Covid-19
Health Tricity

Understanding the second wave of Covid-19 in India

On September 16 last year, India recorded its highest daily Covid-19 cases at 97,860. After hovering around 90,000+ zone for a some days, the cases started declining. On October 1, India recorded 81,785 Covid-19 infections. Now, after a gap of six months, India is back in the 80,000+ zone.

What is an added concern is the speed of jump in active Covid-19 caseload. In the first Covid-19 wave, the biggest jump in the active caseload was recorded on September 10 last year when it increased by 24,610.

In the second wave this year, eight of the last 10 days (March 24-April 2) saw higher than September 10 figure. The biggest spike in active caseload was recorded on March 28 — a jump of 35,636 cases.

According to experts at the John Hopkins Medicine, human behaviour is the major factor for the second wave of Covid-19 pandemic. The strict lockdown that was imposed last year slowed down Covid-19 pandemic in India giving the authorities time to ramp of requisite infrastructure and also forced people to stay in their homes for long. So, when cases started declining, people felt as if they broke out of the ‘shackles’ and gatherings started becoming large January onwards. Rules were relaxed and penalties were not enforced.

Currently, limited lockdowns have already been imposed in some cities, and the threat of a more stringent lockdown looms large over a state like Maharashtra which is the worst-affected.

Health experts have made it clear that the second wave of the pandemic is more dangerous compared to the earlier one. They predicted that the single-day spike may jump to one lakh and more in the coming days, and there is a strong need for strictly enforcing Covid guidelines.

Dr Randeep Guleria, Director, AIIMS-Delhi said that the situation is similar to what it was in the UK during Christmas.

Scientists have predicted using a mathematical model that the ongoing second-wave of COVID-19 pandemic across the country could peak by mid-April, following which the infections may see a steep decline by the end of May.

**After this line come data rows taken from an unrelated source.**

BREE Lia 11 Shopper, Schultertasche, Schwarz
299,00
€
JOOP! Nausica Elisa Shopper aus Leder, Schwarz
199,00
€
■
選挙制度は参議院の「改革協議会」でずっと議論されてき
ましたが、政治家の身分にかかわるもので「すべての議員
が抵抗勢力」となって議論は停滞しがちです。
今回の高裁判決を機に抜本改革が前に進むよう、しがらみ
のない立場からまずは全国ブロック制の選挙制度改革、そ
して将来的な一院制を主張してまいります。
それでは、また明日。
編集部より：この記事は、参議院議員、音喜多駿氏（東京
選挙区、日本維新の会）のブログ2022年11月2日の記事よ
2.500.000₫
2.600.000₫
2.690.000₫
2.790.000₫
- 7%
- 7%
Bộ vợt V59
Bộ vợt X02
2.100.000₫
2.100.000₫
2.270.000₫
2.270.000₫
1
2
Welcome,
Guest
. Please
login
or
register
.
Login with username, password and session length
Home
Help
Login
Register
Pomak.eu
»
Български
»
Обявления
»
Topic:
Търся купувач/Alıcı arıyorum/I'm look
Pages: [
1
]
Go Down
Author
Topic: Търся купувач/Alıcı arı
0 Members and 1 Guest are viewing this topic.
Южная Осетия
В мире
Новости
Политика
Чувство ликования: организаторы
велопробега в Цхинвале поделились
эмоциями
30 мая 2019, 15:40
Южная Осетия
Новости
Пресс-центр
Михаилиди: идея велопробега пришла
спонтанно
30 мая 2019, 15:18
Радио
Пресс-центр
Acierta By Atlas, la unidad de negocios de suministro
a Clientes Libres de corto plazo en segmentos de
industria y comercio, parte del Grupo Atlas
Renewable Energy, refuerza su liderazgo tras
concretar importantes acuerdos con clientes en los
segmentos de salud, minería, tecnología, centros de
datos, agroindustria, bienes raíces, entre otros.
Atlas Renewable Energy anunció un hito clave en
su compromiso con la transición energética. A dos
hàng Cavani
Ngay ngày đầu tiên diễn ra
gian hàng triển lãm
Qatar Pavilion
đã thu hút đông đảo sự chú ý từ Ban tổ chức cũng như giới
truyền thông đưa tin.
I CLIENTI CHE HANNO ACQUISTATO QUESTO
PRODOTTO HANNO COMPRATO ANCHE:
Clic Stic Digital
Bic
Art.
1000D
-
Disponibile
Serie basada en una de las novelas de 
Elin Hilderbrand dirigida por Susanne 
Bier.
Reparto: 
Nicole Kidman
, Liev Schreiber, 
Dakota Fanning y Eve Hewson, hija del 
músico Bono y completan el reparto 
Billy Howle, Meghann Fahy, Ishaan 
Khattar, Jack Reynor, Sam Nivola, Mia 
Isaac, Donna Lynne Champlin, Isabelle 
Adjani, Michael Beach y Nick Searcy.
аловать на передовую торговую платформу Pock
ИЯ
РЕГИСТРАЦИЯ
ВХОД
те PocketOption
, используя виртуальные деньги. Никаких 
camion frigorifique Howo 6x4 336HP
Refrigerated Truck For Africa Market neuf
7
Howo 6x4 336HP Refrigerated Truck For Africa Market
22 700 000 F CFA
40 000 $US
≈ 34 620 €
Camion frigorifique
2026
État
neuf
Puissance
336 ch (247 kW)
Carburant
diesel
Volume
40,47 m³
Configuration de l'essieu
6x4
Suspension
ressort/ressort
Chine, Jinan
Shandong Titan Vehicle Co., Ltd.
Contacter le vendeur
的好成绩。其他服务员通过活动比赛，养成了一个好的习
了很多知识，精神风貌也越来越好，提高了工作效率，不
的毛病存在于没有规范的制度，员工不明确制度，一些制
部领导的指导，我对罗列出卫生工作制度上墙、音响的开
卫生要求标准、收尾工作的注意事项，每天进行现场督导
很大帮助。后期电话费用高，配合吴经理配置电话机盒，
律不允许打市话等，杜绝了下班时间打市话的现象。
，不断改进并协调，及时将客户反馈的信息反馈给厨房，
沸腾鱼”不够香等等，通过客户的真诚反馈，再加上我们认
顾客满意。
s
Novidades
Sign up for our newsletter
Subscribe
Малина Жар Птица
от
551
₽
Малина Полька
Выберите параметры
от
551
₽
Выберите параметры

During the first wave of COVID-19 infections across India, the mathematical approach, named SUTRA, predicted that the initial surge of infections in August would peak by September and lower in February 2021.

Scientists, including Manindra Agrawal from Indian Institute of Technology (IIT) Kanpur, applied the model to predict the trajectory of the current surge in infections and found that the number of daily new infections is likely to peak in mid-April for this ongoing pandemic wave.

The scientists predict that in the current wave, the first state to peak could be Punjab in a few days, followed by Maharashtra.

However, the IIT Kanpur professor added that the model’s prediction of the new peak is sensitive to the daily new infections data.

“Even a little bit of change each day causes the peak numbers to change by several thousand numbers. But the location of the peak has remained on mid-April,” he added.